Currently in the state of Utah, special education accommodates everyone from students with physical disabilities such as deafness or blindness to mental disabilities like autism to learning disabilities like dyslexia and behavioral issues. Learning disabilities like dyslexia may be incurable; however, if intervened early enough, children suffering from dyslexia can significantly improve their learning challenges.
The National Institutes of Health (NIH) estimates that one in ten children have dyslexia. Individuals with dyslexia are often seen as troublemakers, lazy, and blamed for having a lack of motivation in their studies and responsibilities. In fact, children with dyslexia are gifted, but their minds work differently than others. Their needs should be addressed and they should be taught in the ways easier for them to learn.

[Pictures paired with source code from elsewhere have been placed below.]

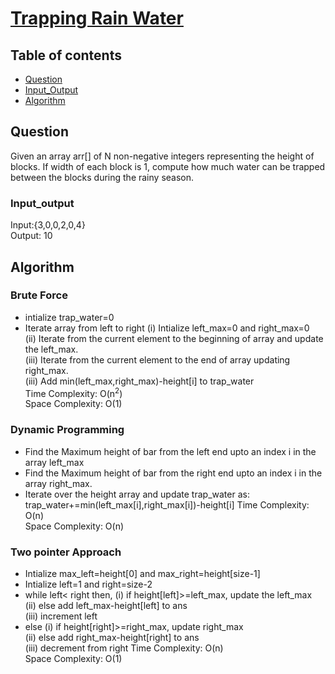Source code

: # [Trapping Rain Water](https://practice.geeksforgeeks.org/problems/trapping-rain-water-1587115621/1)

## Table of contents

- [Question](#question)
- [Input_Output](#input_output)
- [Algorithm](#algorithm)

## Question
Given an array arr[] of N non-negative integers representing the height of blocks. If width of each block is 1, compute how much water can be trapped between the blocks during the rainy season. 

### Input_output
Input:{3,0,0,2,0,4} </br>
Output: 10

## Algorithm

### Brute Force
- intialize trap_water=0
- Iterate array from left to right 
(i) Intialize left_max=0 and right_max=0 </br>
(ii) Iterate from the current element to the beginning of array and update the left_max. </br>
(iii) Iterate from the current element to the end of array updating right_max. </br>
(iii) Add min(left_max,right_max)-height[i] to trap_water</br>
Time Complexity: O(n<sup>2</sup>) </br>
Space Complexity: O(1)

### Dynamic Programming
- Find the Maximum height of bar from the left end upto an index i in the array left_max
- Find the Maximum height of bar from the right end upto an index i in the array right_max.
- Iterate over the height array and update trap_water as: 
trap_water+=min(left_max[i],right_max[i])-height[i]
Time Complexity: O(n)</br>
Space Complexity: O(n)

### Two pointer Approach
- Intialize max_left=height[0] and max_right=height[size-1]
- Intialize left=1 and right=size-2
- while left< right then,
(i) if height[left]>=left_max, update the left_max </br>
(ii) else add left_max-height[left] to ans </br>
(iii) increment left
- else
(i) if height[right]>=right_max, update right_max </br>
(ii) else add right_max-height[right] to ans </br>
(iii) decrement from right
Time Complexity: O(n) </br>
Space Complexity: O(1)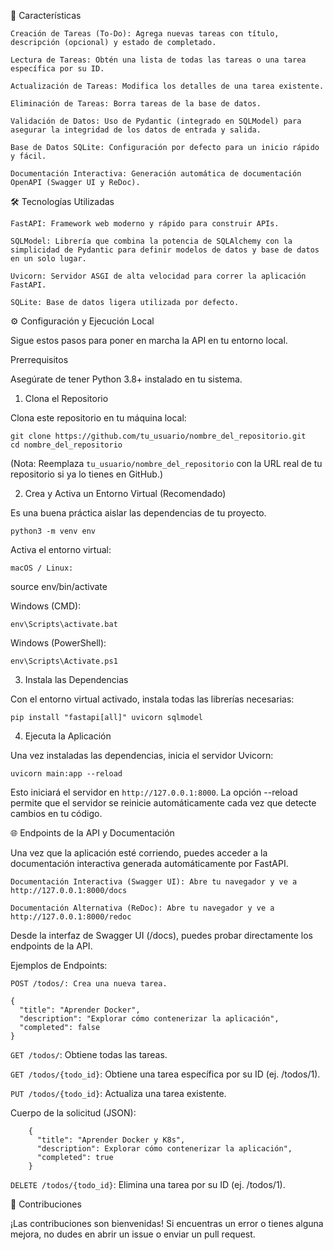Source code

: 🚀 Características

    Creación de Tareas (To-Do): Agrega nuevas tareas con título, descripción (opcional) y estado de completado.

    Lectura de Tareas: Obtén una lista de todas las tareas o una tarea específica por su ID.

    Actualización de Tareas: Modifica los detalles de una tarea existente.

    Eliminación de Tareas: Borra tareas de la base de datos.

    Validación de Datos: Uso de Pydantic (integrado en SQLModel) para asegurar la integridad de los datos de entrada y salida.

    Base de Datos SQLite: Configuración por defecto para un inicio rápido y fácil.

    Documentación Interactiva: Generación automática de documentación OpenAPI (Swagger UI y ReDoc).

🛠️ Tecnologías Utilizadas

    FastAPI: Framework web moderno y rápido para construir APIs.

    SQLModel: Librería que combina la potencia de SQLAlchemy con la simplicidad de Pydantic para definir modelos de datos y base de datos en un solo lugar.

    Uvicorn: Servidor ASGI de alta velocidad para correr la aplicación FastAPI.

    SQLite: Base de datos ligera utilizada por defecto.

⚙️ Configuración y Ejecución Local

Sigue estos pasos para poner en marcha la API en tu entorno local.

Prerrequisitos

Asegúrate de tener Python 3.8+ instalado en tu sistema.

1. Clona el Repositorio

Clona este repositorio en tu máquina local:

    git clone https://github.com/tu_usuario/nombre_del_repositorio.git
    cd nombre_del_repositorio

(Nota: Reemplaza `tu_usuario/nombre_del_repositorio` con la URL real de tu repositorio si ya lo tienes en GitHub.)

2. Crea y Activa un Entorno Virtual (Recomendado)

Es una buena práctica aislar las dependencias de tu proyecto.

    python3 -m venv env

Activa el entorno virtual:

    macOS / Linux:

source env/bin/activate

Windows (CMD):

    env\Scripts\activate.bat

Windows (PowerShell):

    env\Scripts\Activate.ps1

3. Instala las Dependencias

Con el entorno virtual activado, instala todas las librerías necesarias:

    pip install "fastapi[all]" uvicorn sqlmodel

4. Ejecuta la Aplicación

Una vez instaladas las dependencias, inicia el servidor Uvicorn:

    uvicorn main:app --reload

Esto iniciará el servidor en `http://127.0.0.1:8000`. La opción --reload permite que el servidor se reinicie automáticamente cada vez que detecte cambios en tu código.

🌐 Endpoints de la API y Documentación

Una vez que la aplicación esté corriendo, puedes acceder a la documentación interactiva generada automáticamente por FastAPI.

    Documentación Interactiva (Swagger UI): Abre tu navegador y ve a http://127.0.0.1:8000/docs

    Documentación Alternativa (ReDoc): Abre tu navegador y ve a http://127.0.0.1:8000/redoc

Desde la interfaz de Swagger UI (/docs), puedes probar directamente los endpoints de la API.

Ejemplos de Endpoints:

    POST /todos/: Crea una nueva tarea.

    {
      "title": "Aprender Docker",
      "description": "Explorar cómo contenerizar la aplicación",
      "completed": false
    }

`GET /todos/`: Obtiene todas las tareas.

`GET /todos/{todo_id}`: Obtiene una tarea específica por su ID (ej. /todos/1).

`PUT /todos/{todo_id}`: Actualiza una tarea existente.

 Cuerpo de la solicitud (JSON):

        {
          "title": "Aprender Docker y K8s",
          "description": Explorar cómo contenerizar la aplicación",
          "completed": true
        }

`DELETE /todos/{todo_id}`: Elimina una tarea por su ID (ej. /todos/1).

🤝 Contribuciones

¡Las contribuciones son bienvenidas! Si encuentras un error o tienes alguna mejora, no dudes en abrir un issue o enviar un pull request.
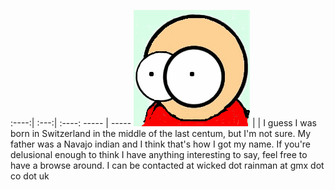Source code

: :----:| :---:| :----:
----- | ----- 
![](/pictures/marv.png) |  | I guess I was born in Switzerland in the middle of the last centum, but I'm not sure. My father was a Navajo indian and I think that's how I got my name. If you're delusional enough to think I have anything interesting to say, feel free to have a browse around. I can be contacted at wicked dot rainman at gmx dot co dot uk

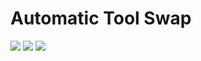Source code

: # Automatic Tool Swap
[![](https://cf.way2muchnoise.eu/361977.svg?badge_style=flat)](https://www.curseforge.com/minecraft/mc-mods/automatic-tool-swap)
[![](https://img.shields.io/modrinth/dt/automatic-tool-swap?color=00AF5C&label=%E3%85%A4&logo=modrinth&style=flat-square)](https://modrinth.com/mod/automatic-tool-swap)
[![](https://img.shields.io/github/issues-raw/MelanX/ToolSwap?style=flat-square)](https://github.com/MelanX/ToolSwap)

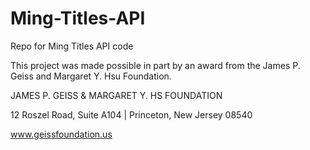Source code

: # Ming-Titles-API
Repo for Ming Titles API code

This project was made possible in part by an award from the James P. Geiss and Margaret Y. Hsu Foundation. 

JAMES P. GEISS & MARGARET Y. HS FOUNDATION 

12 Roszel Road, Suite A104 | Princeton, New Jersey 08540 

www.geissfoundation.us
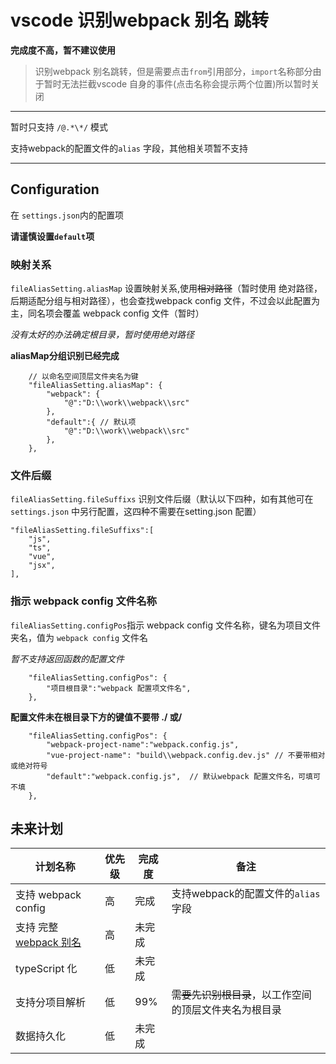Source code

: # vscode 识别webpack 别名 跳转

**完成度不高，暂不建议使用**


>识别webpack 别名跳转，但是需要点击`from`引用部分，`import`名称部分由于暂时无法拦截vscode 自身的事件(点击名称会提示两个位置)所以暂时关闭

----
暂时只支持 `/@.*\*/` 模式

支持webpack的配置文件的`alias` 字段，其他相关项暂不支持

----

## Configuration
在 `settings.json`内的配置项

**请谨慎设置`default`项**

### 映射关系
`fileAliasSetting.aliasMap` 设置映射关系,使用~~相对路径~~（暂时使用 绝对路径，后期适配分组与相对路径），也会查找webpack config 文件，不过会以此配置为主，同名项会覆盖 webpack config 文件（暂时）

*没有太好的办法确定根目录，暂时使用绝对路径*

**aliasMap分组识别已经完成**

        // 以命名空间顶层文件夹名为键
        "fileAliasSetting.aliasMap": {
            "webpack": {
                "@":"D:\\work\\webpack\\src"
            },
            "default":{ // 默认项
                "@":"D:\\work\\webpack\\src"
            },
        },

### 文件后缀
`fileAliasSetting.fileSuffixs` 识别文件后缀（默认以下四种，如有其他可在 `settings.json` 中另行配置，这四种不需要在setting.json 配置）

    "fileAliasSetting.fileSuffixs":[
        "js",
        "ts",
        "vue",
        "jsx",
    ],


### 指示 webpack config 文件名称
`fileAliasSetting.configPos`指示 webpack config 文件名称，键名为项目文件夹名，值为 `webpack config` 文件名

*暂不支持返回函数的配置文件*

        "fileAliasSetting.configPos": {
            "项目根目录":"webpack 配置项文件名",
        },

**配置文件未在根目录下方的键值不要带 ./ 或/**

        "fileAliasSetting.configPos": {
            "webpack-project-name":"webpack.config.js",
            "vue-project-name": "build\\webpack.config.dev.js" // 不要带相对或绝对符号
            "default":"webpack.config.js",  // 默认webpack 配置文件名，可填可不填
        },


## 未来计划
|计划名称|优先级|完成度|备注|
|--|--|--|---|
|支持 webpack config| 高| 完成|支持webpack的配置文件的`alias` 字段 |
|支持 完整[webpack 别名](https://webpack.docschina.org/configuration/resolve/#resolve-alias)|高|未完成| |
| typeScript 化| 低|未完成||
|支持分项目解析|低|99%| ~~需要先识别根目录~~，以工作空间的顶层文件夹名为根目录|
|数据持久化|低|未完成||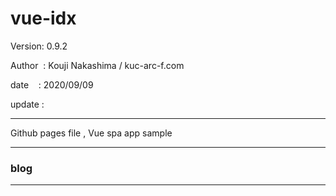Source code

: ﻿# vue-idx

 Version: 0.9.2

 Author  : Kouji Nakashima / kuc-arc-f.com

 date    : 2020/09/09

 update :

***

Github pages file , Vue spa app sample

***
### blog


***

The earlier dyslexia gets detected, the better it can be handled. However, most public schools in Utah do not do learning testing, therefore, the kids do not get the much needed help. That leads to them facing constant humiliation and embarrassment for being behind compared to their peers. In addition, even if such kids are sent to special education classrooms, they are lumped together with other special kids with other challenges such as autism or deafness and blindness. Dyslexic kids are likely to benefit if there were classrooms only designated for them, and the teachers were especially trained to accommodate the dyslexic population.
Many states have laws that offer help to dyslexic students within the public schools, but Utah does not have such laws. This could have changed with HB171, Dyslexia Screening in Public Schools, sponsored by Representative John Knotwell. Unfortunately, it never made it out of committee. This bill would have been an important step in accommodating the dyslexic population. The bill requires school districts to put each student through reading assessments and screen for learning difficulties allowing schools to determine the number of dyslexic children and intervene if necessary. This bill also requires the schools to prepare an individualized learning program for the student and address their dyslexia or reading difficulty immediately.
As of now, Utah hasn’t passed any dyslexia laws, making the environment unfavorable for dyslexic children to learn and grow. Although this bill didn’t make it out of committee this year, it deserves another chance in future legislative sessions. It might not solve the conditions entirely, if enacted, but it would certainly allow schools to participate in early intervention and make it easier for kids with dyslexia to learn.